**Task instructions**
The response must contain all of the entries, each one repeated exactly.

**The records**
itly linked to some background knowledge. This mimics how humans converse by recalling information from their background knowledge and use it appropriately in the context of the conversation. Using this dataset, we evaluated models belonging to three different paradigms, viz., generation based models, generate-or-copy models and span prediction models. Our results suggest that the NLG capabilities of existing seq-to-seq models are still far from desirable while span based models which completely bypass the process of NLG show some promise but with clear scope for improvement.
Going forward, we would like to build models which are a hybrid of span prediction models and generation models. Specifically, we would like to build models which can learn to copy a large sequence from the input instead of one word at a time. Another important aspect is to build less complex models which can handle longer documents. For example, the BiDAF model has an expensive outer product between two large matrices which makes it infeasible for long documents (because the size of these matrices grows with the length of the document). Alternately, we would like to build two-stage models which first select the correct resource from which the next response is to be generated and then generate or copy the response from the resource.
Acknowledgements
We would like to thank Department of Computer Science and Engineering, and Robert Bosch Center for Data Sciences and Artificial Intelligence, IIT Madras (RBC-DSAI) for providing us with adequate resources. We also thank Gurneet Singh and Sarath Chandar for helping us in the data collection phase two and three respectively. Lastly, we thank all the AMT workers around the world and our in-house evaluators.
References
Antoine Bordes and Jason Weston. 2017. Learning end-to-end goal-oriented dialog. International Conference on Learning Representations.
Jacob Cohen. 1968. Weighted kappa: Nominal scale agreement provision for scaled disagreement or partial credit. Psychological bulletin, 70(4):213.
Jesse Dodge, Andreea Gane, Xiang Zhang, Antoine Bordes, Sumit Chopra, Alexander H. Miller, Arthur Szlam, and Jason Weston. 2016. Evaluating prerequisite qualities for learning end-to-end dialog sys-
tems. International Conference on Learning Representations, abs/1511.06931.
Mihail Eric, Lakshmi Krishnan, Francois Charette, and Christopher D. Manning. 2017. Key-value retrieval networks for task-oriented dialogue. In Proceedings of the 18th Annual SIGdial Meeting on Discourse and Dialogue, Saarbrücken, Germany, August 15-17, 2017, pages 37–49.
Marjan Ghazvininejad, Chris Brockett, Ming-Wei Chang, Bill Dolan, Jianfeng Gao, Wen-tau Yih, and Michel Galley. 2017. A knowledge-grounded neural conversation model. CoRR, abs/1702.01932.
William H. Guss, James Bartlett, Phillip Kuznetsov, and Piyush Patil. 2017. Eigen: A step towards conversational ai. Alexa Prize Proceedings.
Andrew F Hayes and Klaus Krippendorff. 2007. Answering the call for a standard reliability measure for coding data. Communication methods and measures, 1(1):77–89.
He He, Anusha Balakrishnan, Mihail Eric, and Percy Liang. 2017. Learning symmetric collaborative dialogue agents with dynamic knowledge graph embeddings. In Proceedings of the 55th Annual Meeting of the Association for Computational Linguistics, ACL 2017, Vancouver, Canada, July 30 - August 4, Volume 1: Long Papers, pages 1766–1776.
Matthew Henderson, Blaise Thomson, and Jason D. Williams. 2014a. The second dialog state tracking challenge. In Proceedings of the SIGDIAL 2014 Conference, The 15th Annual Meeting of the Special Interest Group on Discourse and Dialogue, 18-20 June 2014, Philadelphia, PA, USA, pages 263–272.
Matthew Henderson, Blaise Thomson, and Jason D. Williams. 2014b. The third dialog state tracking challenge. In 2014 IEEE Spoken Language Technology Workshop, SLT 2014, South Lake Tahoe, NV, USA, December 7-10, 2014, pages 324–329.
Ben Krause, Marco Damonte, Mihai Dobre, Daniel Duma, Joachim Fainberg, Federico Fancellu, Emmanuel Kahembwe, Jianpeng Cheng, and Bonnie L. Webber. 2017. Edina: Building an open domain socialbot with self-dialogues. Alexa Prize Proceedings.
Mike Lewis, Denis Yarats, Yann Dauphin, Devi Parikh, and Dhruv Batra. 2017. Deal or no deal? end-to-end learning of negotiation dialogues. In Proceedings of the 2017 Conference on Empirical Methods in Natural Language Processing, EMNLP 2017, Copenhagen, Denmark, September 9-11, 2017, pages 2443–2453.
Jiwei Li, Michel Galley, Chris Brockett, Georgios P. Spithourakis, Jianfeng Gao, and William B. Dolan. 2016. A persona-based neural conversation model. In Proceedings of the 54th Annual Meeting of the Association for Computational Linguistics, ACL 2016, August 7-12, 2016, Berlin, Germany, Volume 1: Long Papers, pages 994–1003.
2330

**Exercise response**
itly linked to some background knowledge. This mimics how humans converse by recalling information from their background knowledge and use it appropriately in the context of the conversation. Using this dataset, we evaluated models belonging to three different paradigms, viz., generation based models, generate-or-copy models and span prediction models. Our results suggest that the NLG capabilities of existing seq-to-seq models are still far from desirable while span based models which completely bypass the process of NLG show some promise but with clear scope for improvement.
Going forward, we would like to build models which are a hybrid of span prediction models and generation models. Specifically, we would like to build models which can learn to copy a large sequence from the input instead of one word at a time. Another important aspect is to build less complex models which can handle longer documents. For example, the BiDAF model has an expensive outer product between two large matrices which makes it infeasible for long documents (because the size of these matrices grows with the length of the document). Alternately, we would like to build two-stage models which first select the correct resource from which the next response is to be generated and then generate or copy the response from the resource.
Acknowledgements
We would like to thank Department of Computer Science and Engineering, and Robert Bosch Center for Data Sciences and Artificial Intelligence, IIT Madras (RBC-DSAI) for providing us with adequate resources. We also thank Gurneet Singh and Sarath Chandar for helping us in the data collection phase two and three respectively. Lastly, we thank all the AMT workers around the world and our in-house evaluators.
References
Antoine Bordes and Jason Weston. 2017. Learning end-to-end goal-oriented dialog. International Conference on Learning Representations.
Jacob Cohen. 1968. Weighted kappa: Nominal scale agreement provision for scaled disagreement or partial credit. Psychological bulletin, 70(4):213.
Jesse Dodge, Andreea Gane, Xiang Zhang, Antoine Bordes, Sumit Chopra, Alexander H. Miller, Arthur Szlam, and Jason Weston. 2016. Evaluating prerequisite qualities for learning end-to-end dialog sys-
tems. International Conference on Learning Representations, abs/1511.06931.
Mihail Eric, Lakshmi Krishnan, Francois Charette, and Christopher D. Manning. 2017. Key-value retrieval networks for task-oriented dialogue. In Proceedings of the 18th Annual SIGdial Meeting on Discourse and Dialogue, Saarbrücken, Germany, August 15-17, 2017, pages 37–49.
Marjan Ghazvininejad, Chris Brockett, Ming-Wei Chang, Bill Dolan, Jianfeng Gao, Wen-tau Yih, and Michel Galley. 2017. A knowledge-grounded neural conversation model. CoRR, abs/1702.01932.
William H. Guss, James Bartlett, Phillip Kuznetsov, and Piyush Patil. 2017. Eigen: A step towards conversational ai. Alexa Prize Proceedings.
Andrew F Hayes and Klaus Krippendorff. 2007. Answering the call for a standard reliability measure for coding data. Communication methods and measures, 1(1):77–89.
He He, Anusha Balakrishnan, Mihail Eric, and Percy Liang. 2017. Learning symmetric collaborative dialogue agents with dynamic knowledge graph embeddings. In Proceedings of the 55th Annual Meeting of the Association for Computational Linguistics, ACL 2017, Vancouver, Canada, July 30 - August 4, Volume 1: Long Papers, pages 1766–1776.
Matthew Henderson, Blaise Thomson, and Jason D. Williams. 2014a. The second dialog state tracking challenge. In Proceedings of the SIGDIAL 2014 Conference, The 15th Annual Meeting of the Special Interest Group on Discourse and Dialogue, 18-20 June 2014, Philadelphia, PA, USA, pages 263–272.
Matthew Henderson, Blaise Thomson, and Jason D. Williams. 2014b. The third dialog state tracking challenge. In 2014 IEEE Spoken Language Technology Workshop, SLT 2014, South Lake Tahoe, NV, USA, December 7-10, 2014, pages 324–329.
Ben Krause, Marco Damonte, Mihai Dobre, Daniel Duma, Joachim Fainberg, Federico Fancellu, Emmanuel Kahembwe, Jianpeng Cheng, and Bonnie L. Webber. 2017. Edina: Building an open domain socialbot with self-dialogues. Alexa Prize Proceedings.
Mike Lewis, Denis Yarats, Yann Dauphin, Devi Parikh, and Dhruv Batra. 2017. Deal or no deal? end-to-end learning of negotiation dialogues. In Proceedings of the 2017 Conference on Empirical Methods in Natural Language Processing, EMNLP 2017, Copenhagen, Denmark, September 9-11, 2017, pages 2443–2453.
Jiwei Li, Michel Galley, Chris Brockett, Georgios P. Spithourakis, Jianfeng Gao, and William B. Dolan. 2016. A persona-based neural conversation model. In Proceedings of the 54th Annual Meeting of the Association for Computational Linguistics, ACL 2016, August 7-12, 2016, Berlin, Germany, Volume 1: Long Papers, pages 994–1003.
2330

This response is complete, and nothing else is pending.